Another survey reveals that 32% of midlife adults offer financial support to their aging parents. Aging and the issues that crop up aren’t easy to deal with. And since you know you can’t rewind the clock, you need to deal with the matter patiently. If you see your parents belong to the league who didn’t plan ahead of time, here are some steps to get you through.

Avoid The Blame Game When Talking To Parents

Have an open conversation with parents, especially if you wish to fix the savings part and what and why they did while in middle age. This can be tough since a sense of discomfort peeps in after the usual parent-child roles get reversed. To add more, feelings of shame and guilt are common too. Parents can often get into a defensive mode when explaining the condition of finances to their children.

The purpose isn’t that! So steer clear of the blame game. Do not point your fingers at them or attack. The goal is to make them a sense of where they went wrong. And if time persists, then they must act now, without wasting time.

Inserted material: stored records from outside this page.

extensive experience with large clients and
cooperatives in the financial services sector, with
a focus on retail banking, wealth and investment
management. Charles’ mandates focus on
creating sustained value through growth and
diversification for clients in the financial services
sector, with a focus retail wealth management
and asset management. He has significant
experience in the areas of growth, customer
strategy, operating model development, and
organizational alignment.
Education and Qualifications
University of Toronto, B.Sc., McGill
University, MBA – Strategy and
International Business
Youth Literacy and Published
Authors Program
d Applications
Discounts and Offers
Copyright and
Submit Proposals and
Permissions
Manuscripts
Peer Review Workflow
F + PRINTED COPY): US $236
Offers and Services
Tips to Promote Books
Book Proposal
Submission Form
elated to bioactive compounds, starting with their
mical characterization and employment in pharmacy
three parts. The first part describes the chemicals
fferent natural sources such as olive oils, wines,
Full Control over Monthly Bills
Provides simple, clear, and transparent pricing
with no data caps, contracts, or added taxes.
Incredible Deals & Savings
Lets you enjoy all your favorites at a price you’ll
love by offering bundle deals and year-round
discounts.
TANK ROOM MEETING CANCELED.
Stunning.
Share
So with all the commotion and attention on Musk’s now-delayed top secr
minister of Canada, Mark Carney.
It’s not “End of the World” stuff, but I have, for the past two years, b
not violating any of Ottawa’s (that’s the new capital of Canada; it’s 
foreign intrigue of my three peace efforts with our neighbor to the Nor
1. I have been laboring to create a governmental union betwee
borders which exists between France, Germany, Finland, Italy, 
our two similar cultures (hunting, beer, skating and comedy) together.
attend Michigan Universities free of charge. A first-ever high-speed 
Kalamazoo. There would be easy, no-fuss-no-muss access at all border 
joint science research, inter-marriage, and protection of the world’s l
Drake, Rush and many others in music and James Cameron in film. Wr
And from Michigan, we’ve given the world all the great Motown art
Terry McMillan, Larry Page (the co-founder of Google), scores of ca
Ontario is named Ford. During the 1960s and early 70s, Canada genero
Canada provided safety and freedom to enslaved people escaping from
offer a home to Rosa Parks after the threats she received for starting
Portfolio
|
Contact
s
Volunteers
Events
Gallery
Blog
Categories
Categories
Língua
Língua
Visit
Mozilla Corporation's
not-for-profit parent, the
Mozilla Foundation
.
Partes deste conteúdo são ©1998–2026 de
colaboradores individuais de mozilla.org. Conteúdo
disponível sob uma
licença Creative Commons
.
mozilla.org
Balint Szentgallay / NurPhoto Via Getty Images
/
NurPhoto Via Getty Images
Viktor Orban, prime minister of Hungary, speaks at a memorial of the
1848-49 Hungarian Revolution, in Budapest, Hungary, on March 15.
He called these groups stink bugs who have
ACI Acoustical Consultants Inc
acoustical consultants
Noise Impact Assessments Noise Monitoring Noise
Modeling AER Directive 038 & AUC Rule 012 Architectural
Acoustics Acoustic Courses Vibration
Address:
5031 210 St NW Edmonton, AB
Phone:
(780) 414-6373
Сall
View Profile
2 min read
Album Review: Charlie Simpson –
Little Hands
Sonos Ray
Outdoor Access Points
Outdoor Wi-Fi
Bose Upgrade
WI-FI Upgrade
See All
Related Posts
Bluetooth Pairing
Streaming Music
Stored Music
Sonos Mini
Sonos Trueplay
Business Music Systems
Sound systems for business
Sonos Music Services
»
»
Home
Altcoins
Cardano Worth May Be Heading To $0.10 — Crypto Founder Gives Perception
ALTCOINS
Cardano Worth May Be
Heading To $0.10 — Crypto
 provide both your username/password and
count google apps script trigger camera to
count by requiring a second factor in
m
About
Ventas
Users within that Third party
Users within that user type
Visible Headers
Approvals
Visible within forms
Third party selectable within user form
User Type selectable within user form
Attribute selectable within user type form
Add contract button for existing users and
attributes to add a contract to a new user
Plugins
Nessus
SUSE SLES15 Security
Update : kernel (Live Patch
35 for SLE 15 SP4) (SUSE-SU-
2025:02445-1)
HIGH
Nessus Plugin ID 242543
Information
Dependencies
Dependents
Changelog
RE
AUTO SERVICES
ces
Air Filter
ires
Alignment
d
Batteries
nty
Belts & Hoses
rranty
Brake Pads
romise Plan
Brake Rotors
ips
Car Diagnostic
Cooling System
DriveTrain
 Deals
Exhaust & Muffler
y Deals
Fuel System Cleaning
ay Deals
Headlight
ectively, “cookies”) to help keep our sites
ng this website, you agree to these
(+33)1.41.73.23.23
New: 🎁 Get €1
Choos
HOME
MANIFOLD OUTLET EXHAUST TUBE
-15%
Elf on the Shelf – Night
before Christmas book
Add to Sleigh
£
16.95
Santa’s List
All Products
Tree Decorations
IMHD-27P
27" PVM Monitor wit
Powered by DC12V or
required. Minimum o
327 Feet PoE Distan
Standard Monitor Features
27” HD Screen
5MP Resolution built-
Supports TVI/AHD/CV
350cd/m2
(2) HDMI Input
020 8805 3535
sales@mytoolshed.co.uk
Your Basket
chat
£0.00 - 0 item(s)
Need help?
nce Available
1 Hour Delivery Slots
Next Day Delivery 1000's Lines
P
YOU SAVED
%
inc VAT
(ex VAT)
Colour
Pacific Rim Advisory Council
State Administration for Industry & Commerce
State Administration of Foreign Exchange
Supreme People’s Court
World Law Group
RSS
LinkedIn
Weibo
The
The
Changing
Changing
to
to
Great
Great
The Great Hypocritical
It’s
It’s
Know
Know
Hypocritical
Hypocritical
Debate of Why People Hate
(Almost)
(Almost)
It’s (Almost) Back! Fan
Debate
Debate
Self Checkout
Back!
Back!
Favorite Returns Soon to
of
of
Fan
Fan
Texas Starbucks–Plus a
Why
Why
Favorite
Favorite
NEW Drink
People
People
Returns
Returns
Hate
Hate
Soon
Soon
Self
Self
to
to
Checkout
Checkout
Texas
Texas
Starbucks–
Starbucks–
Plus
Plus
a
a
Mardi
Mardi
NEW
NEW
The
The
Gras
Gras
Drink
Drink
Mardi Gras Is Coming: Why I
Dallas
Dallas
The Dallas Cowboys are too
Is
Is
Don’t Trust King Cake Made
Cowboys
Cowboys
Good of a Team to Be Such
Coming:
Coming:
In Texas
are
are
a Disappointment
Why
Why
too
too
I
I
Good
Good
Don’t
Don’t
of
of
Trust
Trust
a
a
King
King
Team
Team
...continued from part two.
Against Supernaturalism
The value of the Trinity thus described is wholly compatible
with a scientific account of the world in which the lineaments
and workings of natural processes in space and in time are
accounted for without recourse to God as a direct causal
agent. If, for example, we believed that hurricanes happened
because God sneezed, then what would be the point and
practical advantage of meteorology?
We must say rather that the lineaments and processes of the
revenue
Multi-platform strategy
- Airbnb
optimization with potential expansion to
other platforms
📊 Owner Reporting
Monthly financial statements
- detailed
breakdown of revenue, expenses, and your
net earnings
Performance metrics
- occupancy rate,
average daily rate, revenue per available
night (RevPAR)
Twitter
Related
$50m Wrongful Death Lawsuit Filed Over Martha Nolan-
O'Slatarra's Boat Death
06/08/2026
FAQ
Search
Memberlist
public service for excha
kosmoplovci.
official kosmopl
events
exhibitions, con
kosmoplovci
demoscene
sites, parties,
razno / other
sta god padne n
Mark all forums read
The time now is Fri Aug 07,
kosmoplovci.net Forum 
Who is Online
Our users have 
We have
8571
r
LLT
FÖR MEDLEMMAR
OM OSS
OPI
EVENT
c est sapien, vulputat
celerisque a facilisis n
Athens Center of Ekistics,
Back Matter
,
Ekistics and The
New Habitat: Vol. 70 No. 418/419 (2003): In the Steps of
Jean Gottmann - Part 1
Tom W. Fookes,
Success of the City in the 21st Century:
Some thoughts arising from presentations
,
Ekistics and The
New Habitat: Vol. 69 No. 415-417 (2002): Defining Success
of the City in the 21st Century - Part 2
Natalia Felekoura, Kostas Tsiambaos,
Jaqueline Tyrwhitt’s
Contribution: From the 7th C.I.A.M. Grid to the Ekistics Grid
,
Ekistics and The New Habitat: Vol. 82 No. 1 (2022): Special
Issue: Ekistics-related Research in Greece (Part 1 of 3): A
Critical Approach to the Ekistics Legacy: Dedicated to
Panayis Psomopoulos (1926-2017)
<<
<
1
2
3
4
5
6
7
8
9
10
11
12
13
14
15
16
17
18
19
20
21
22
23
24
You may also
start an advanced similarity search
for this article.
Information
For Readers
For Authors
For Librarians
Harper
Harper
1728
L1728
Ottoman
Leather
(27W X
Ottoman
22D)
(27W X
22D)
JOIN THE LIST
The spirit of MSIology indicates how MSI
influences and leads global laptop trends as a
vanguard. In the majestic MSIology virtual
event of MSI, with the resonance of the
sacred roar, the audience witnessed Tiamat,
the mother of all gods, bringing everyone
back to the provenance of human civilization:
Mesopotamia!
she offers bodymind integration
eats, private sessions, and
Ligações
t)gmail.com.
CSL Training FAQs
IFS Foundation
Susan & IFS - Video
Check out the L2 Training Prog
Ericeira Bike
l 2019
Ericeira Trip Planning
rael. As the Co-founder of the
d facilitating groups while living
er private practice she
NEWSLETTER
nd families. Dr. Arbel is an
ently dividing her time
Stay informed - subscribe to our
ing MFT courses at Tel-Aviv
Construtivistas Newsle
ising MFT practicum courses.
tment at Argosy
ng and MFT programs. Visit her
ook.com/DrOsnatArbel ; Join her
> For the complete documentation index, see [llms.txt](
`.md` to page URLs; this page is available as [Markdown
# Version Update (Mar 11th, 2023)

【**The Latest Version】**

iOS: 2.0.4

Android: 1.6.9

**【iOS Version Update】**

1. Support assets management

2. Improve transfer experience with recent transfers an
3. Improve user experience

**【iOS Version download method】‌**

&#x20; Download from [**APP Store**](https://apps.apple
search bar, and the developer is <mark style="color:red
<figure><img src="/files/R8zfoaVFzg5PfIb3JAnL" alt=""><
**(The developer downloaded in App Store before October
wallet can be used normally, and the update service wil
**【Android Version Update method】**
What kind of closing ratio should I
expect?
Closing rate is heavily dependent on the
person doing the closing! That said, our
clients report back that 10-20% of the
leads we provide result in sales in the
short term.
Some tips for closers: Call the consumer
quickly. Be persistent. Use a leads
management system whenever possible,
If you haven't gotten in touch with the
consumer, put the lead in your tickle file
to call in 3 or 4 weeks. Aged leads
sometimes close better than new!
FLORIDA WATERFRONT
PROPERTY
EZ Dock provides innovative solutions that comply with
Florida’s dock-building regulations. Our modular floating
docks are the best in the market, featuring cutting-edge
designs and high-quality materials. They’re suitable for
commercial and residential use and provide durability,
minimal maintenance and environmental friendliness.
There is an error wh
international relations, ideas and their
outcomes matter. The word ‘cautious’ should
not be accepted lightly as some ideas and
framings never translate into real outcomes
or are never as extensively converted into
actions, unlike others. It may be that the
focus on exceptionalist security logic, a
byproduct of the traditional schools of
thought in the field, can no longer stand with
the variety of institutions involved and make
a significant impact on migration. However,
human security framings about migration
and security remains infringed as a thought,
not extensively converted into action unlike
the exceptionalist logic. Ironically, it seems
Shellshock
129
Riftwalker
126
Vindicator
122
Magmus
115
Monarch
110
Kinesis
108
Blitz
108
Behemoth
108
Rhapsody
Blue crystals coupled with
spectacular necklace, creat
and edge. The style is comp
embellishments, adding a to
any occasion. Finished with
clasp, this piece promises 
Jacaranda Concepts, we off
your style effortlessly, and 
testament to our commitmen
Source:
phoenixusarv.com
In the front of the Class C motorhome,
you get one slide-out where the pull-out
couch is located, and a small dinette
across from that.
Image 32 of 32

Have Other Family Members On Board

In the end, one’s kith and kin are real sources of love and support, including siblings. This situation might also cause you to turn to them and seek their help. By sharing the financial responsibility with your siblings, it might cause you a less emotional burden. At the same time, they might even offer fresh perspectives of dealing with the situation. So take their suggestions and implement them if you feel necessary.

Plan A Budget

Making a budget will not help you combat the situation, but you’ll get a fair idea about what you have and how much you need to make things work. At this time, figure out some common things- like any present income, any assets that are lying somewhere, or any add-on sources of retirement income, which would offer social security and pensions. If you have ascertained these, then move on to expenses for healthcare, utilities, property matters, and car payments, and so on.

If you know the cash flow structures of your parents, then you can plan things much better. Remember that recurring expenses add up over a month or two. So you need to cut down on a few aspects like magazine subscriptions, groceries, or sometimes the money they donate to others, including their grandkids!

Encourage Phased Retirement

The best time to plan for retirement is before your parents retire. And if you happen to get that chance, grab it. Adult children, as per experts, might help parents try out phased retirement. This means they can try partial retirement while generating some income at a point in time. It is ideally an employment agreement, where the worker can reduce the working intensity very slowly, for some amount of time, till the person retires completely. Experts have added that phased retirement worked great for many approaching retirement age but didn’t have optimum savings. This working model offered them retirement benefits, even when they made income from the existing work.

Add New Sources Of Income

Sometimes parents need to embrace retirement as it is, but not forget that it’s not the end of the world. So to make ends meet or maintain the good lifestyle they always had, it will be worthwhile adding a few passive modes of income.

Or better still, come out of the stressful ‘standard employment model’ that’s not suited to their age or health. In the gig economy, middle-aged and senior citizens can put their skills to work and generate a proper income mode alongside millennials without returning to the usual 9 to 5 routine.

It’s difficult, no doubt, but you can get your parents’ life back on track during retirement. Plan well and go slow.